Harry Hay, in a sad turn of events, had chosen to ask for his own expulsion from the CPUSA on the basis that his gayness could serve as a weakness for the Party. The leadership rejected expulsion but dropped him as a security risk. They did acknowledge his timeless and important contributions by saying he would always be a friend of the people.

Meanwhile, the left-led Mattachine Society faced intense scrutiny and red-baiting. Members joining the society were scattered across the political spectrum. Some were left-wing, but many others were to the right to the point of anti-communism. Some members wanted the group to take an anti-communist stand.  

Unfortunately, Harry Hay took up a right-wing, conciliatory stand by attacking the left and equating the backwardness of the Communist Party and the outright fascist attacks by the right-wing. Eventually, the left-wing Mattachine leadership who had belonged to the Communist Party or were its allies had to resign. The organization essentially lost its revolutionary spirit and ended up damaging the movement.

In the mid-1960s the Mattachine Society and the Daughters of Bilitis (a lesbian organization that was not communist-led) took a rightist position that acting according to heterosexual norms — men and women in rigid masculine and feminine clothing and activities — would make people be more accepting by seeing that LGBTQ+ people are “just like” heterosexuals. 
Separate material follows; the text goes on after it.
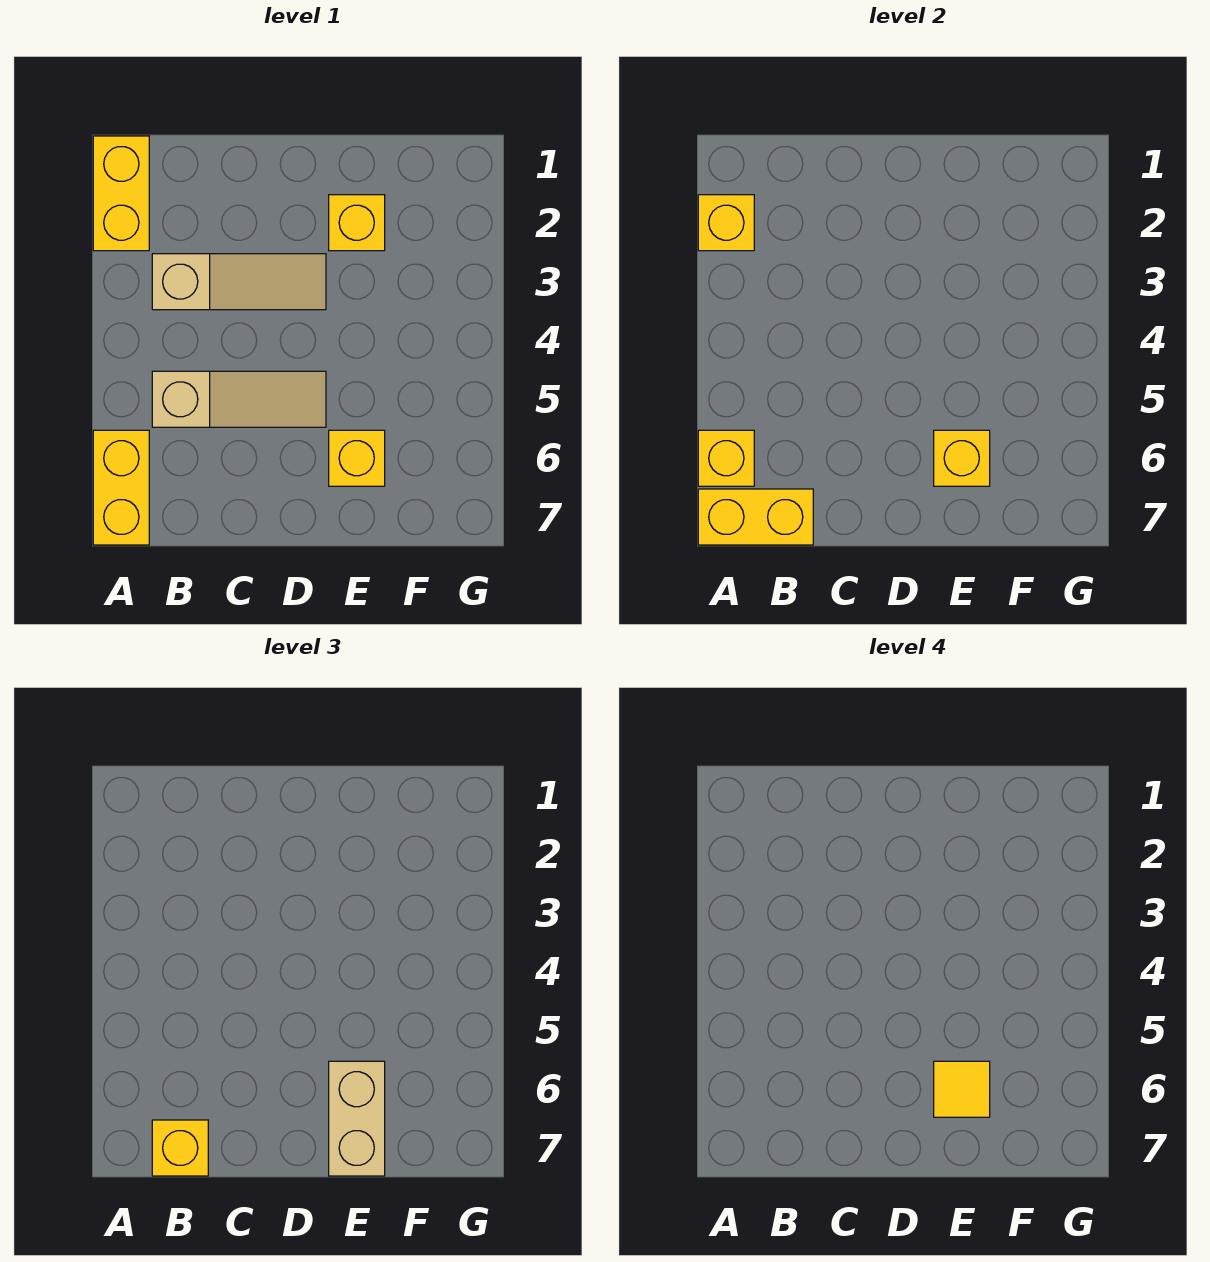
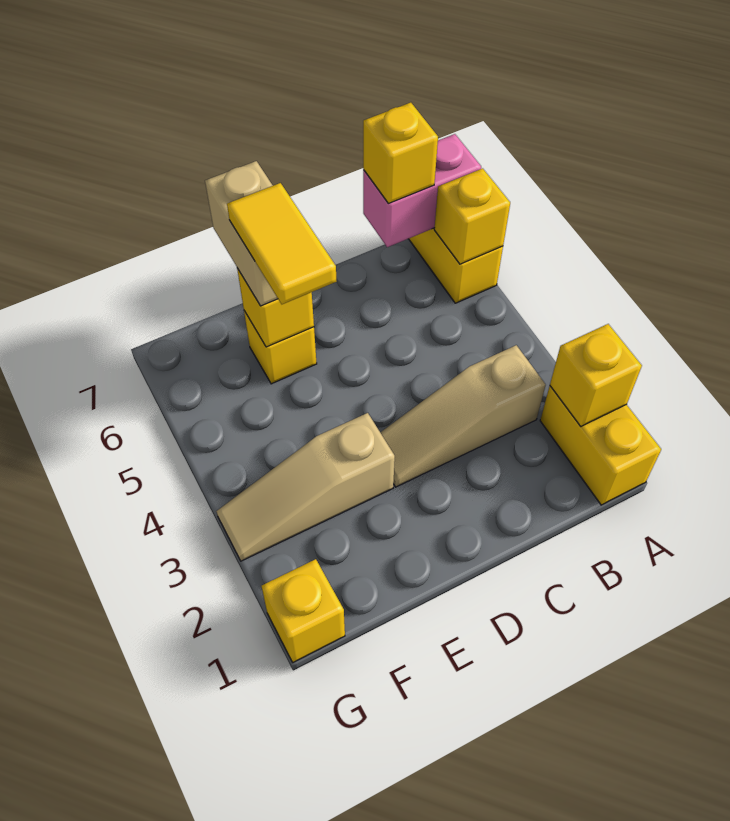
yellow 1x2 brick [698,489,813,545] -> pink 1x2 brick [363,134,481,247]
tan 1x3 slope [152,371,326,427] -> tan 1x3 slope moved to [216,413,395,561]
yellow 1x1 brick [329,195,385,251] -> yellow 1x1 brick moved to [262,559,345,662]
yellow 1x1 tile [934,1061,990,1117] -> yellow 1x2 tile [227,183,337,304]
These two early gay-rights groups explicitly rejected gender-nonconformity by dissuading gender-nonconforming people from expressing themselves in that way in their meetings and demonstrations. But gender-nonconforming people would find revolution in their own way soon enough.

In 1966, the Compton’s Cafeteria rebellion broke out in San Francisco. (comptonscafeteriariot.com) Trans women, queer hustlers and others — tired of being mistreated by the police in the Tenderloin neighborhood — took up cups of hot coffee and glass sugar shakers as weapons against the police. They even burnt cop cars to a crisp. They were winning until the police redoubled their efforts to crush the rebellion. While not communist-led, they were supported by revolutionaries in the area. 

Little did anyone know that the Compton’s Cafeteria Riot — which came and went without much notice from the rest of the country — would be a portent of revolutionary things to come.